Twitter/X. I have @api_alerts set up. I’m holding the launch announcement there for the API Alerts 2.0 release. A lot of the distribution strategy is staged around that launch.
What I’m not doing
I’m not doing outreach or guest posting. I’m not buying backlinks. I’m not running keyword research spreadsheets either. What I do instead is simpler. Before any post I ask what exact phrase a stressed developer would actually type into Google, and I write the post to answer that phrase. That’s query-first writing without the process overhead. I’d rather spend my time building things and writing about them than maintaining spreadsheets.
Not all channels are equal
If I’m being honest about the funnel, the channels in this post don’t pull equal weight. Free tools, integration docs, use case pages, and the API Alerts product blog are the top tier for conversion. That’s where people land already trying to solve a problem. Compare pages, directory listings, and dev.to cross-posts are middle tier. Reach and authority plays that happen to help rankings. mononz.com (this blog) and X are the lower tier for direct conversion, but they matter for founder trust and brand recognition. Someone finds a niche post here, follows the thread to apialerts.com, and by the time they’re deciding to sign up they’ve already seen my reasoning.
That tiering tells me where to spend my time. Docs, use cases, and free tools get the most. Personal blog gets consistent but not excessive. X gets the launch moment.
The bigger picture
Everything I’m doing feeds into a single launch moment, API Alerts 2.0. The technical foundation, the content, the directory listings, the Zapier integration, the compare bucket, the free tools with CTAs pointing at the new features. It’s all staged to go live around the same time. SEO is a long game but a product launch is a short game, and I’m trying to play both at once.
The theory is that by the time 2.0 launches, the content has had some time to index, the backlinks are in place, and the distribution channels are ready. Whether that works in practice is something I’ll know soon.
Will it work?
I genuinely don’t know. Domain authority of 0 is humbling. Getting apialerts.com from 2.9 to 6 in a few weeks is encouraging but small in absolute terms, and it came from the easy wins.
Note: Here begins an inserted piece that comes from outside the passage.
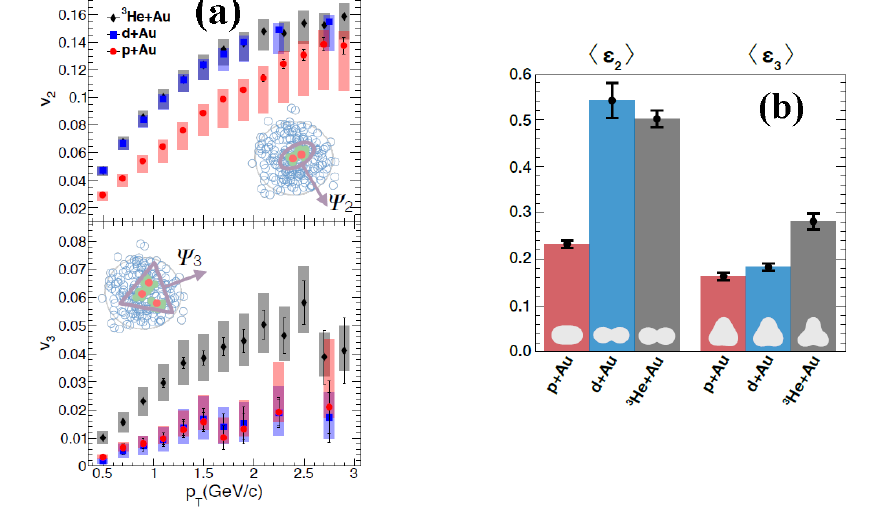
Figure 4. (a) Elliptic (v 2 ) and triangular (v 3 ) flow measured for charged hadrons in 0-5% most central p/d/ 3 He + Au collisions at  s NN = 200 GeV. (b) Mean values of the second and third order spatial eccentricities calculated using the Glauber Monte-Carlo model in 0-5% most central p/d/ 3 He + Au collisions at  s NN = 200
The next increments will almost certainly be harder. But it was always going to start low and the only way to change that is to start publishing and see what happens.
My friend has a personal blog and one of his posts ranks 3rd on Google for a specific Swift query. He didn’t write it for SEO. He wrote about something he knew deeply, and it happened to be something other developers were actively searching for. That’s not luck. That’s expertise meeting search intent, and it’s exactly what I’m trying to do on purpose with every post. Write about real stuff I know, publish it consistently, and make sure each post answers a question a real developer would actually ask.
Check back after the 2.0 launch and I’ll let you know how it went.